I toned down the heat. For some reason, my tolerance to hot spice has gone way down.
Texas Red Hots
(Heat toned down)
Texas Red Hots
(Heat toned down)
- 2 pounds beef chuck roast
- 2 pounds fatty pork butt
- 1 lb. pork fat (some people prefer brisket deckle fat)
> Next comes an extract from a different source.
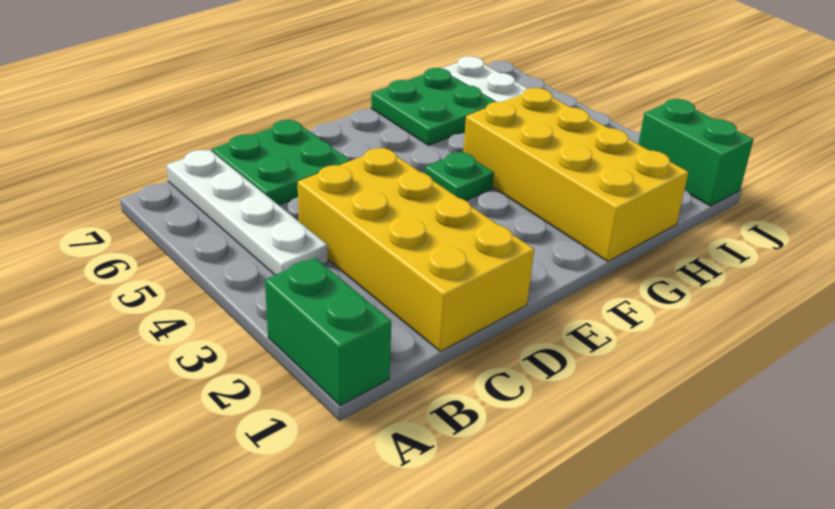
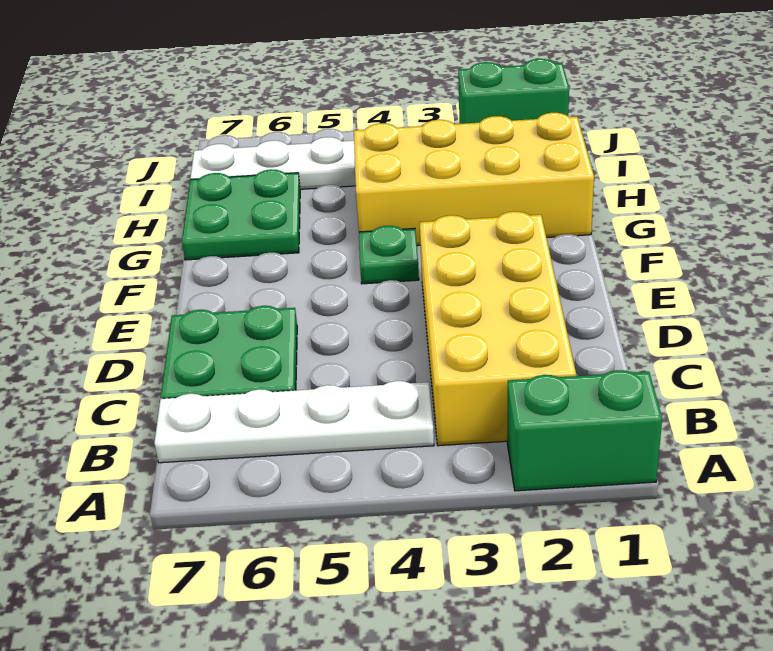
yellow 2x4 brick [298,148,534,352] -> yellow 2x4 brick turned to [419,211,576,446]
- 2 tablespoons kosher salt
- 2 teaspoons ground cayenne pepper
- 1 tablespoon red pepper, crushed
- 1 tablespoon garlic powder
- 12 garlic cloves, chopped fine or pressed
- 2 tablespoons smoked paprika
- 1/3 cup granulated sugar
- 2 tablespoons mustard seeds
- 1 teaspoon bay leaves, ground
- 2 tablespoons coarse black pepper
- 1 teaspoon ground cumin
- 1 tablespoon hot chile powder
- ½ cup powdered milk
- 1 bottle dark beer, such as a Porter
- 1 tsp. Insta Cure #1
- 2 tsps. phosphates (sell at Walton’s, PS Seasoning, Butcher BBQ)
- Combine all dry ingredients in a quart jar and mix well.
- Grind the meat with a 10mm plate and then run the meat and fat through a 4.5mm plate.
- Place the meat/fat in a meat mixer, and then add the beer and minced garlic. Mix a few turns, then pour in the dry ingredients. Mix well until tacky.
- Place in a sausage stuffer and stuff 32-35 mm hog casings. Smoke at 170F until the internal temperature is 155F.
- Plunge the sausage into ice water to cool and prevent casing wrinkles. Dry on a rack, or hang for one hour to bloom.